[Collected data]
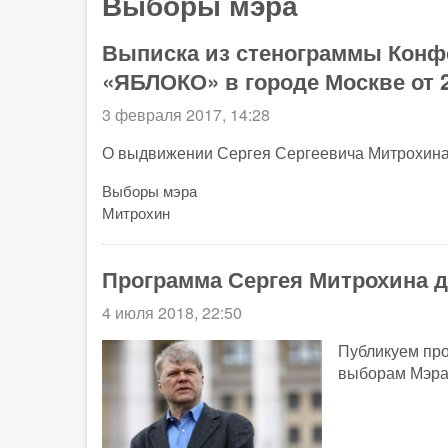
Выборы мэра
Выписка из стенограммы Конф
«ЯБЛОКО» в городе Москве от 2
3 февраля 2017, 14:28
О выдвижении Сергея Сергеевича Митрохина
Выборы мэра
Митрохин
Программа Сергея Митрохина 
4 июля 2018, 22:50
Публикуем про
выборам Мэра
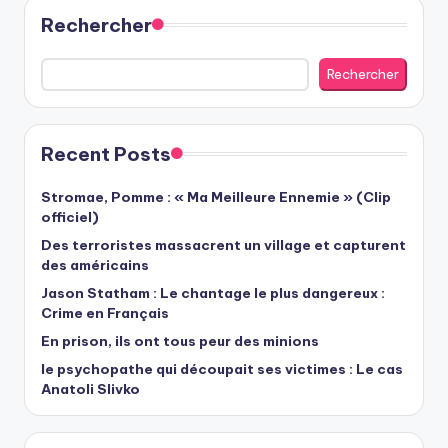
Rechercher
Rechercher
Recent Posts
Stromae, Pomme : « Ma Meilleure Ennemie » (Clip
officiel)
Des terroristes massacrent un village et capturent
des américains
Jason Statham : Le chantage le plus dangereux :
Crime en Français
En prison, ils ont tous peur des minions
le psychopathe qui découpait ses victimes : Le cas
Anatoli Slivko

> [PROBLEM STATEMENT]: Revise the material by replacing each "Rechercher" with "Chercher" and keep every other line unchanged. Leave the pictures out of your answer.

> [SOLVED PROBLEM]:
Выборы мэра
Выписка из стенограммы Конф
«ЯБЛОКО» в городе Москве от 2
3 февраля 2017, 14:28
О выдвижении Сергея Сергеевича Митрохина
Выборы мэра
Митрохин
Программа Сергея Митрохина 
4 июля 2018, 22:50
Публикуем про
выборам Мэра
Chercher
Chercher
Recent Posts
Stromae, Pomme : « Ma Meilleure Ennemie » (Clip
officiel)
Des terroristes massacrent un village et capturent
des américains
Jason Statham : Le chantage le plus dangereux :
Crime en Français
En prison, ils ont tous peur des minions
le psychopathe qui découpait ses victimes : Le cas
Anatoli Slivko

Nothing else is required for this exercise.